Local Plan delays mean more houses required
The study is part of the remedial action that the Planning Inspectorate called for when it rejected the UDC Cabinet’s draft Uttlesford Local Plan in December 2014. The Council Leadership has also said that it calculates that it needs to allow the approvals of new houses at a rate of 568 per year for at least the next 18 years. Previously in 2011 the Council determined it needed to provide 40% fewer (338 pa), but constant delays by the Council in the delivering the Local Plan has meant that the number has kept increasing.
As part of finding a place for these new houses, UDC has asked for developers to come forward with land. UDC’s map below shows where they are looking for land for new homes (click map for larger version).

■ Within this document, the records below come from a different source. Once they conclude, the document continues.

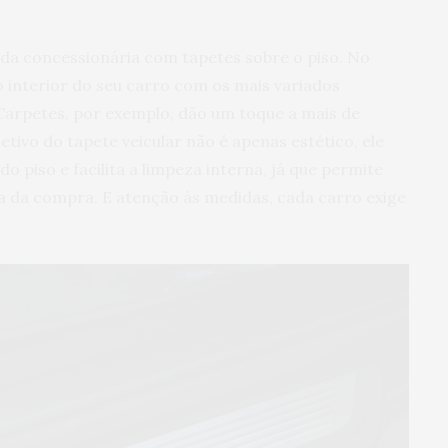
 da concessionária com tapetes sobre o piso. No
 interior do seu carro com os mais variados
Carpetes, por exemplo, dão um toque a mais de
etivo do tapete veicular não é apenas estético, ele
o piso e facilita a limpeza interna, já que permite
ra da compra. E atenção às medidas, cada carro exige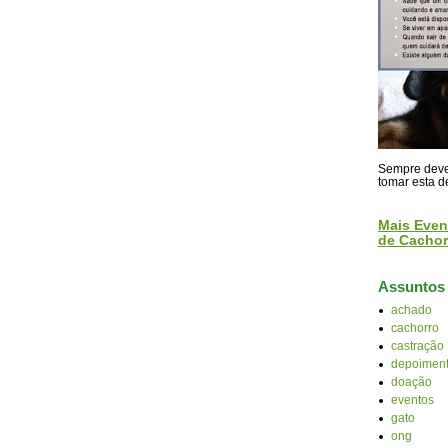
Sempre devem
tomar esta d
Mais Even
de Cachor
Assuntos
achado
cachorro
castração
depoiment
doação
eventos
gato
ong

UDC is specifically looking for land for:
- Large scale development to create significant town extensions to Saffron Walden, Great Dunmow and east of Bishops Stortford;
- Large scale development of the major villages of Elsenham, Great Chesterford, Hatfield Heath, Newport, Takeley, Thaxted, Stansted Mountfitchet;
- Major new settlements on greenfield sites near Birchanger, Elsenham/Henham, Great Chesterford, Great Dunmow, Flitch Green, Little Easton, Stebbing, Takeley;
- Smaller expansion of the smaller villages of Ashdon, Birchanger, Debden, Clavering, Chrishall, Farnham, Felsted, Flitch Green, Great Easton, Great Sampford, Hatfield Broad Oak, Henham, Leaden Rodding, Little Halingbury, Manuden, Quendon, Radwinter, Rickling, Stebbing, Wimbish ;
- These locations are in addition to all of the existing sites that the UDC Cabinet previously identified in their rejected draft Local Plan (including those that have already been refused planning by the Planning Inspectorate).

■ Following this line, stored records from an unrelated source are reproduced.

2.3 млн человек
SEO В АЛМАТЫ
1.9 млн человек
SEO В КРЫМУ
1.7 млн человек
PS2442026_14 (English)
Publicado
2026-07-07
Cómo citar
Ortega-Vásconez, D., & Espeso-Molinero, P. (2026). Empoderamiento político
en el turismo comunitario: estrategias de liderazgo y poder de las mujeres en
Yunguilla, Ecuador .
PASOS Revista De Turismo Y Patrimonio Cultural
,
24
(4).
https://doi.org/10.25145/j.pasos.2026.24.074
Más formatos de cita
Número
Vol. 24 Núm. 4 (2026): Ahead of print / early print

Our existing towns and villages can’t take it
Our existing schools and doctors’ surgeries are full, our sewers are bursting, and our roads are often jammed. We firmly believe that our existing towns and villages can’t take the scale of development that UDC demands. UDC’s own Comparative Sustainability Assessment evidence shows that an approach that looks at new settlement(s) for housing is the best solution – and we support it. A new settlement impacts the fewest existing residents and developers are required to pay their way by providing all of the necessary infrastructure. We also believe that an evidence-led process should determine the best and most sustainable location(s) for any new settlements.